Enerji ve Tabii Kaynaklar Bakanı Fatih Dönmez, yerli ve yenilenebilir enerjinin kullanımını teşvik etmek ve çevre duyarlılığı fazla olan vatandaşları yenilenebilir enerjiye yönlendirmek için geliştirilen “Yeşil Tarife” uygulamasının ağustos ayında başlayacağını açıkladı.
Yeşil tarife çalışmasına ilişkin kanun şubat ayında Meclis’ten geçmişti. Enerji Piyasası Düzenleme Kurulu (EPDK) konuyla ilgili yönetmeliği yayınladı ve tarifenin altyapısı hazırladı. Bakan Dönmez: “Yeşil tarife ile isteyen tüketicilerimiz, vatandaşlarımız ‘ben sadece yenilenebilir enerji kaynaklarından üretilen elektriği kullanmak istiyorum’ dediğinde, onlara özel bir fatura, özel bir tarife düzenlenmiş olacak. Niyetimiz, Ağustos ayına kadar bu işlemleri bitirip artık ağustos ayıyla birlikte müşteriye bir seçenek olarak sunmak istiyoruz” diye konuştu.

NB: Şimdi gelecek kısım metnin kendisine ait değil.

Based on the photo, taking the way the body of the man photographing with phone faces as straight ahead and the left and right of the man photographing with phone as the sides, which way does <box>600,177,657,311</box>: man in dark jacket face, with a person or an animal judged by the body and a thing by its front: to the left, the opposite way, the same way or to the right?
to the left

“Yeşil tarife” kullananlara sertifika verilecek
Yenilenebilir enerjinin kullanımını teşvik etmek ve yaygınlaştırmak için yeşil tarifeyi kullanan ev ve iş yerleri için sertifika düzenleyeceklerini anlatan Bakan Dönmez, “Örneğin bir iş yeri ya da bir ev yeşil tarifeden yararlanıyorsa onlara özel sertifika vermeyi planlıyoruz” dedi.
Yeşil tarifenin zorunlu bir tarife olmadığını, yalnızca bu tarifeye geçmek isteyen vatandaşların geçeceğini anlatan Bakan Dönmez, “Yeşil tarifeye geçmek isteyen vatandaşların yalnızca elektrik tedarik şirketlerine giderek ‘ben bu tarifeye geçmek istiyorum’ demeleri yeterli olacak.
O talepten sonra geçenlerin faturaları o tarifeye göre düzenlenecek. Diyelim ki elektrik tedarik şirketi ile 1 yıllık bir anlaşma yaptınız, o tarifeden çıkma isteğinde bulununcaya kadar o tarifeyi kullanmış olacaksınız. Bununla ilgili detayları da daha sonra açıklayacağız” diye konuştu.
Bakan Dönmez, “2002 yılında yenilenebilir kaynaklardan elektrik üretimi yüzde 26 seviyelerinde iken bugün bu sayı yaklaşık yüzde 50 seviyesinde. İnşallah her yıl en az 1.000 MW güneş ve rüzgar kurulu gücünü devreye alma hedefimizle bu oranı daha da yukarılara çekeceğiz. Amacımız yenilenebilir enerji yatırımlarında sürekliliği sağlamak ve maliyet avantajını hem üretici hem de tüketici tarafına sunmak.” açıklamasında bulundu.